El chófer le observó alejarse. Con sesenta años y aún caminaba como un jovenzuelo de treinta que acude a un partido de
squash
. Aquellos viejos tipos de la Agencia seguían una cierta pauta. Hablaban con aquella gangosidad nasal que parecía un cruce entre pescadores de langostas del Maine con agentes de Bolsa de Boston.
Grotonese
lo llamaban. Y todos iban vestidos igual. «No hay más que mirarle», pensó mientras seguía con la vista a la figura de O'Neill que se alejaba. Llevaba un traje de franela gris de «Brooks Brothers», cortado como si tuviese que adaptarse a un aguacate, probablemente con diez años de antigüedad, y una corbata amarilla de lazo con pequeños lunares negros. «¡Una corbata amarilla de lazo, por el amor de Dios!» «¿Cuántas como ésa podían verse en Alemania en 1973?»

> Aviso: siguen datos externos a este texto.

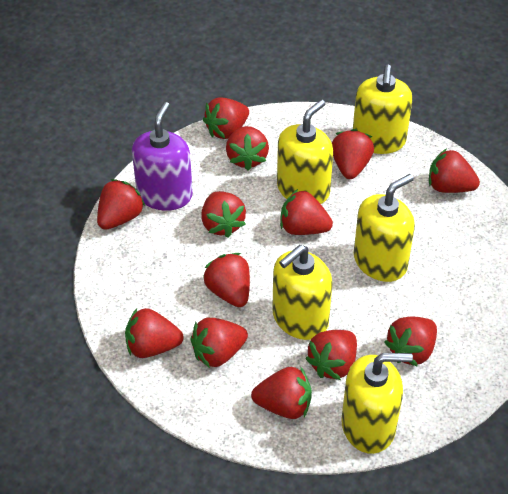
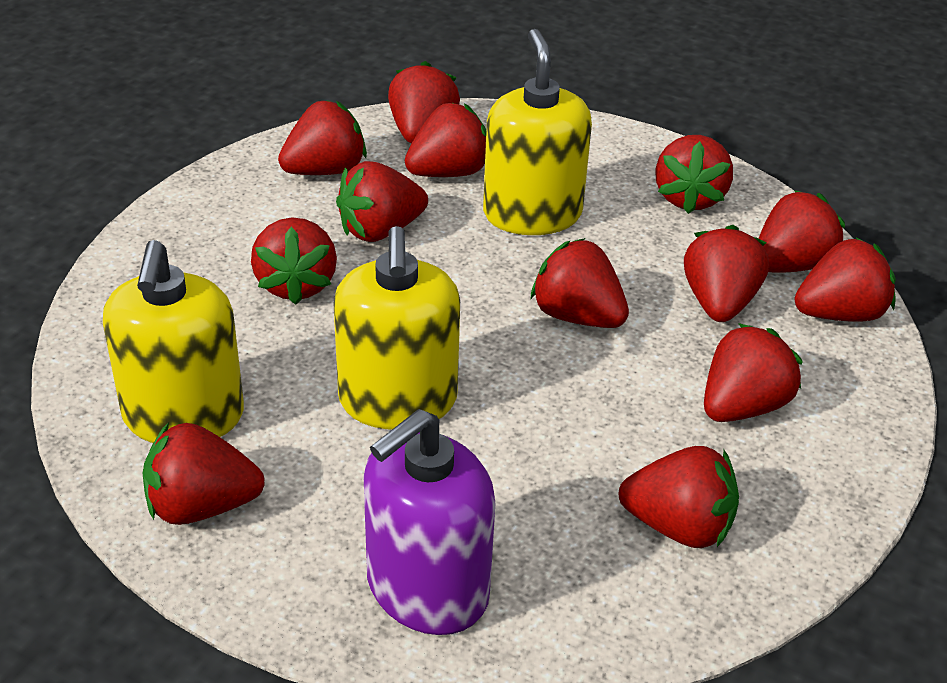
yellow soap dispenser: 5 -> 3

Aquel tipo de educación y de cháchara tranquila –«¿cómo está la mujer?»– que exhibían aquellos sujetos, de alma de acero. Ordenaban matar a un pobre bastardo y luego salían a tomarse dos martinis antes de cenar… «¿Cuánta sangre habría corrido por sus peludas manos?», se preguntó el chófer. Dirigir las Operaciones de Europa Oriental durante diez años permitía deducir que había sido responsable de una parte del derramamiento de sangre.

El objeto de la curiosidad del chófer erró negligentemente hacia la senda de gravilla que habían localizado antes. Bonn había dicho que se llamaban
Kleingartens
, pequeños jardines, una institución particularmente alemana. Los habitantes de apartamentos del vastamente poblado Ruhr, donde los patios traseros de una ciudad llegaban hasta los patios delanteros de otra, las alquilaban o compraban para tener un trozo de algo verde que pudiesen llamar propio.

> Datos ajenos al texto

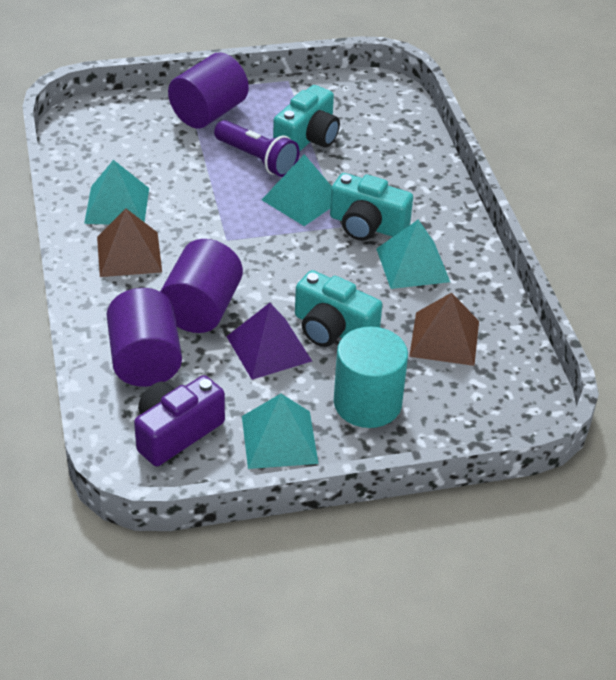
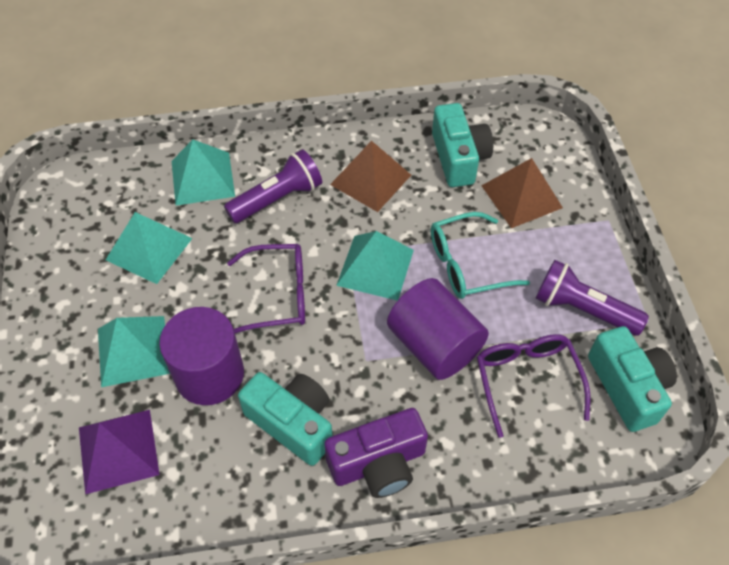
purple cylinder: 3 -> 2
purple flashlight: 1 -> 2
purple glasses: 0 -> 2
turquoise cylinder: 1 -> 0
turquoise glasses: 0 -> 1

«Qué limpios, qué cuidadosamente acicalados y atendidos se ven», observó. Cada una tenía una pequeña casa jardín y en la mayoría se veía la bandera amarilla, roja y negra de la República Federal ondeando en un mástil en el centro de su pequeño terreno de césped.

Se detuvo delante del número 63. También tenía su casa jardín con una antena de televisión. El verde césped estaba cortado a dos centímetros exactos. Hileras de caléndulas, grupos de azaleas y las manchas oscuras de las violetas se hallaban esparcidos en torno de la propiedad con precisión de figuras de un dibujo lineal. El dueño de la propiedad estaba podando una pared de rosales trepadores. Según observó T. F., llevaba un delantal de hule amarillo en el que se veía impreso un puño del que salía un enorme pulgar verde. Una serie de estatuillas de quince centímetros de altura de Blancanieves y los Siete enanitos aparecían colocados en el césped con la misma precisión casual que parecía caracterizar todo lo que ya había visto en el
kleingarten
. «¡Qué divertido –pensó T. F.–, qué perfecta y puñeteramente divertido!»

Abrió la puerta y se aproximó al hombre, que alzó la mirada sorprendido.